Set down again each entry exactly as it reads, pictures excluded.

***

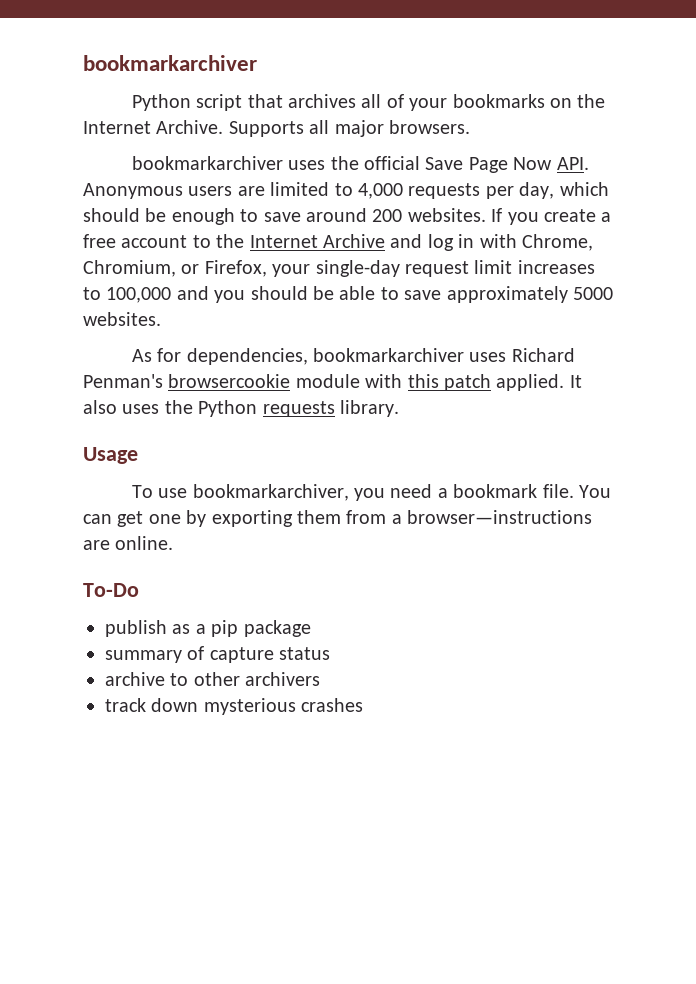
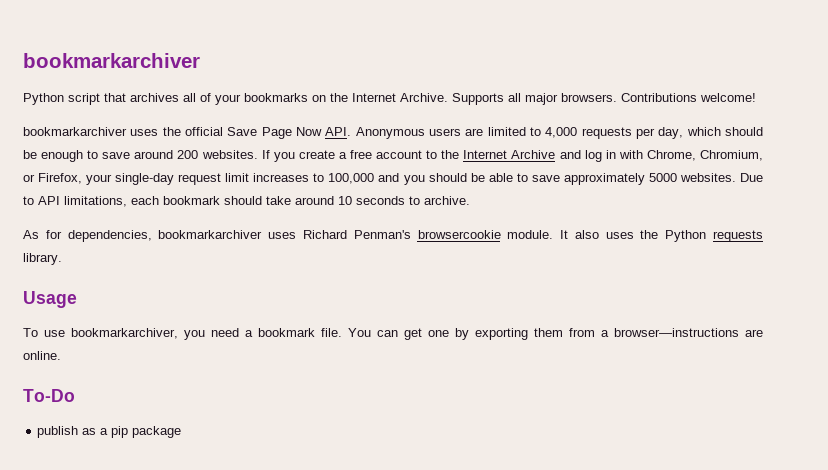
(470, 127) none -> [621,93,756,102] Contributions welcome!
(161, 319) none -> [739,173,763,182] [23,196,470,207] Due to API limitations, each bookmark should take around 10 seconds to archive.
[295,374,565,391] module with this patch applied. -> [507,230,554,239] module.
[105,646,331,663] [105,672,321,686] [105,698,364,715] // summary of capture status // archive to other archivers // track down mysterious crashes -> (182, 432) none

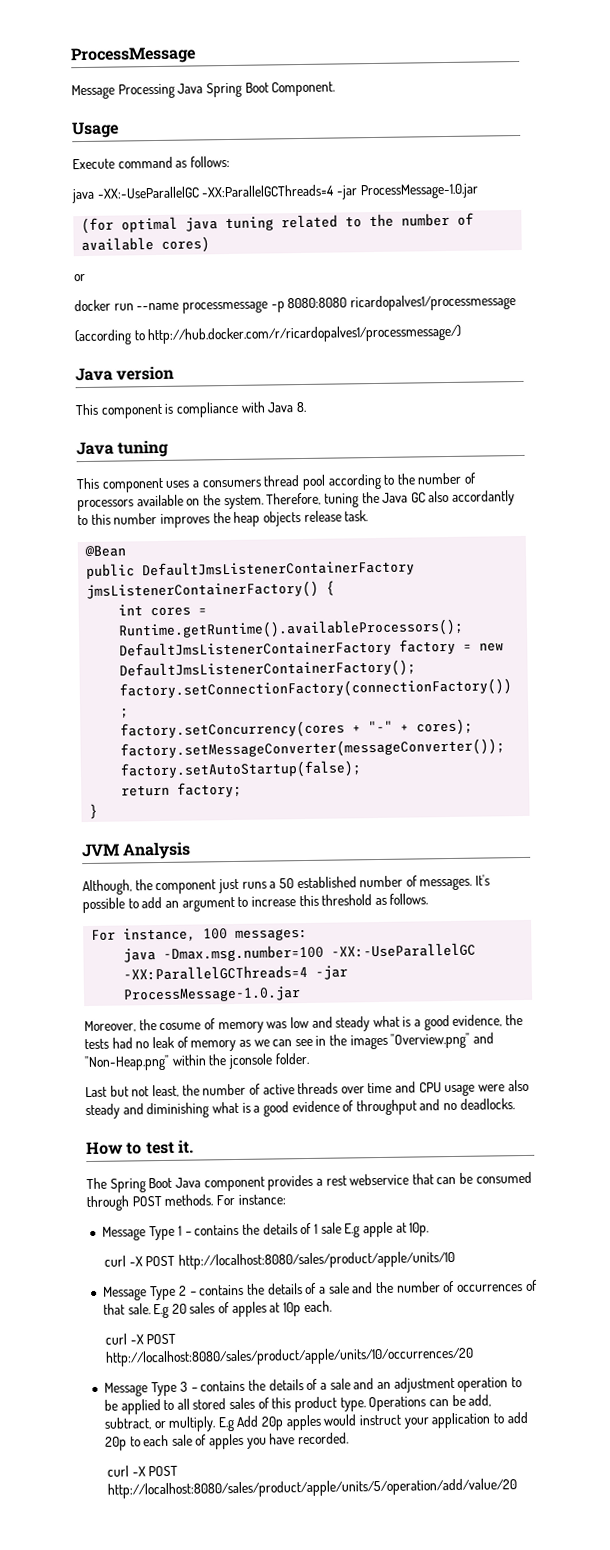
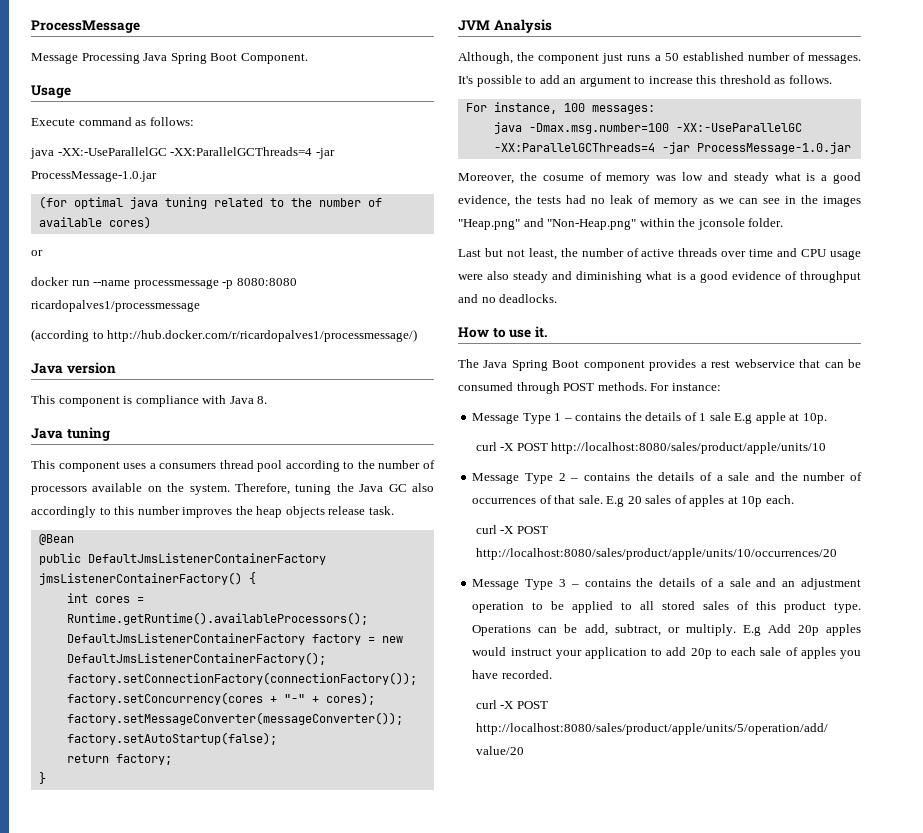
[452,490,516,506] accordantly -> [31,506,96,518] accordingly
[390,1032,471,1049] "Overview.png" -> [458,219,520,230] "Heap.png"
[145,1141,175,1155] test -> [509,329,532,338] use
[109,1177,201,1193] Spring Boot Java -> [483,360,580,371] Java Spring Boot

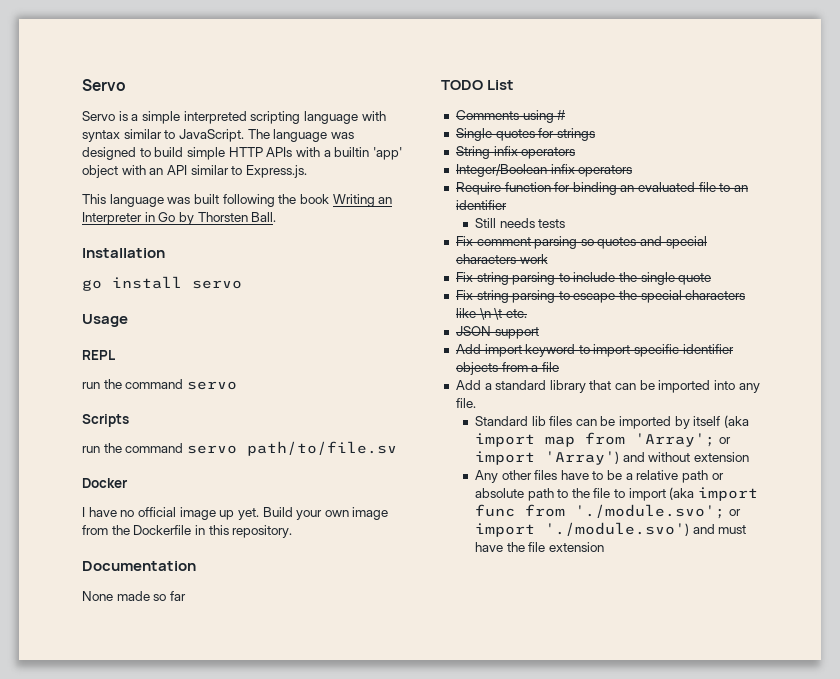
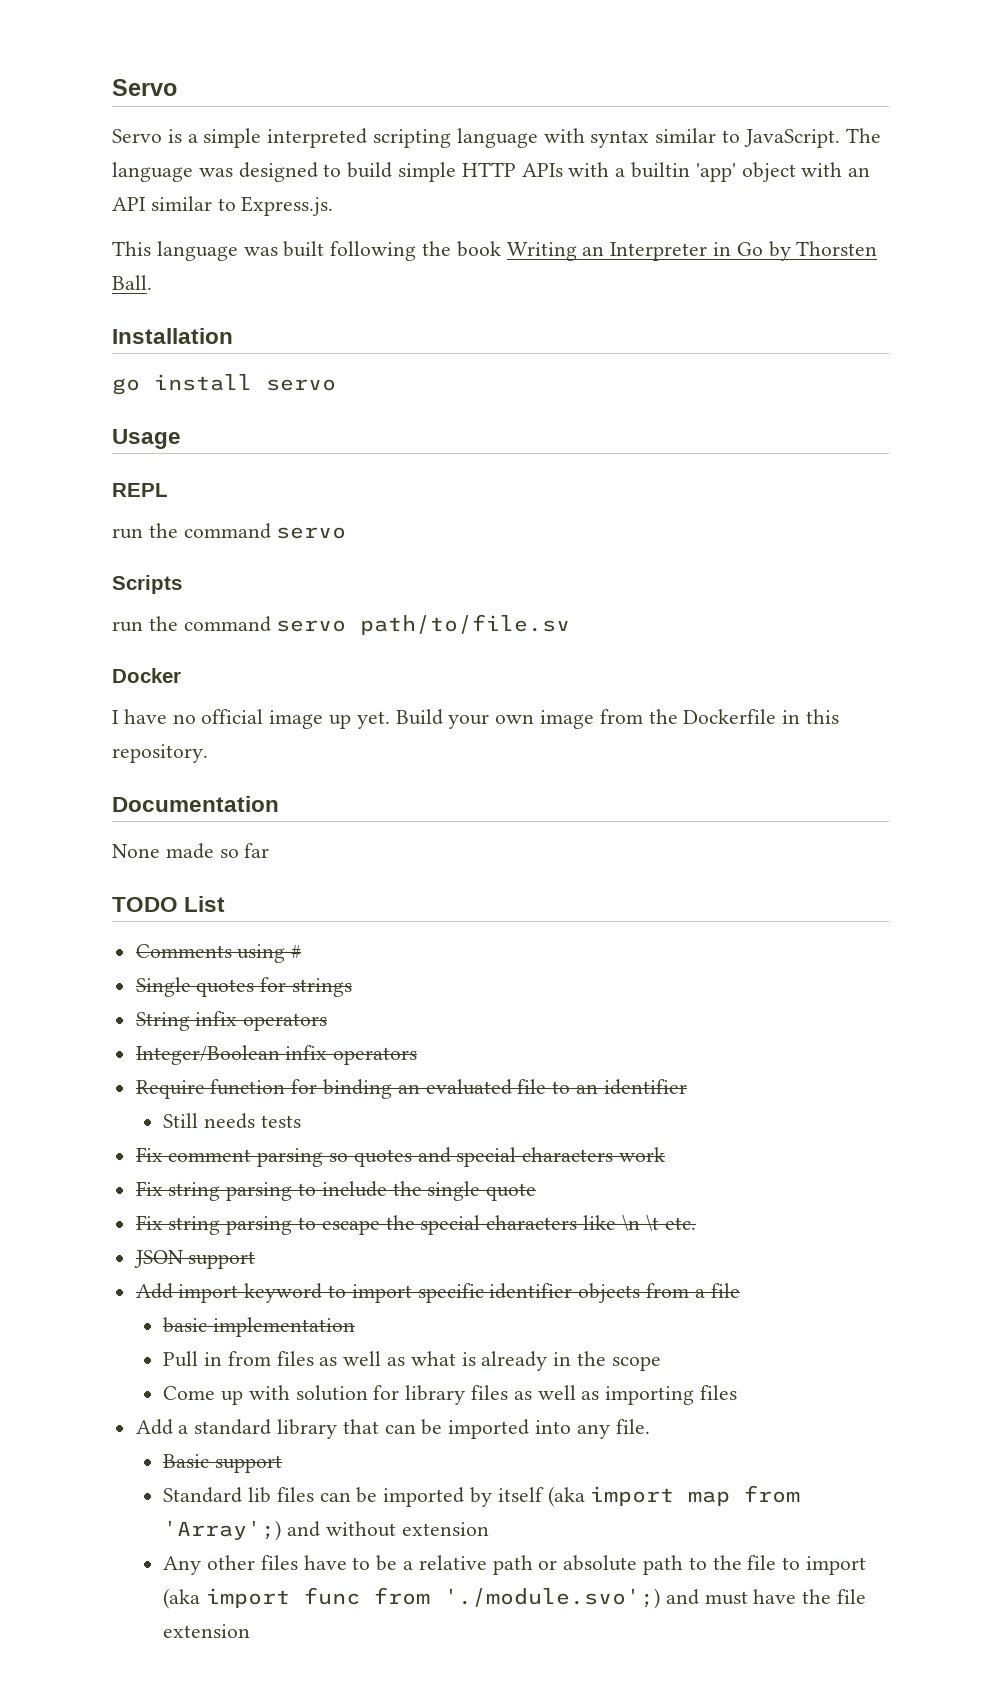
(559, 367) none -> [163,1317,355,1337] [163,1351,661,1371] [163,1385,738,1405] // basic implementation // Pull in from files as well as what is already in the scope // Come up with solution for library files as well as importing files
(476, 403) none -> [163,1454,282,1473] // Basic support
[634,433,731,447] [474,451,619,465] 'Array'; or import 'Array') -> [163,1520,282,1541] 'Array';)
[574,504,741,519] [474,522,689,537] './module.svo'; or import './module.svo') -> [443,1588,660,1609] './module.svo';)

***

- **Task response**:
(470, 127) none -> [621,93,756,102] Contributions welcome!
(161, 319) none -> [739,173,763,182] [23,196,470,207] Due to API limitations, each bookmark should take around 10 seconds to archive.
[295,374,565,391] module with this patch applied. -> [507,230,554,239] module.
[105,646,331,663] [105,672,321,686] [105,698,364,715] // summary of capture status // archive to other archivers // track down mysterious crashes -> (182, 432) none

[452,490,516,506] accordantly -> [31,506,96,518] accordingly
[390,1032,471,1049] "Overview.png" -> [458,219,520,230] "Heap.png"
[145,1141,175,1155] test -> [509,329,532,338] use
[109,1177,201,1193] Spring Boot Java -> [483,360,580,371] Java Spring Boot

(559, 367) none -> [163,1317,355,1337] [163,1351,661,1371] [163,1385,738,1405] // basic implementation // Pull in from files as well as what is already in the scope // Come up with solution for library files as well as importing files
(476, 403) none -> [163,1454,282,1473] // Basic support
[634,433,731,447] [474,451,619,465] 'Array'; or import 'Array') -> [163,1520,282,1541] 'Array';)
[574,504,741,519] [474,522,689,537] './module.svo'; or import './module.svo') -> [443,1588,660,1609] './module.svo';)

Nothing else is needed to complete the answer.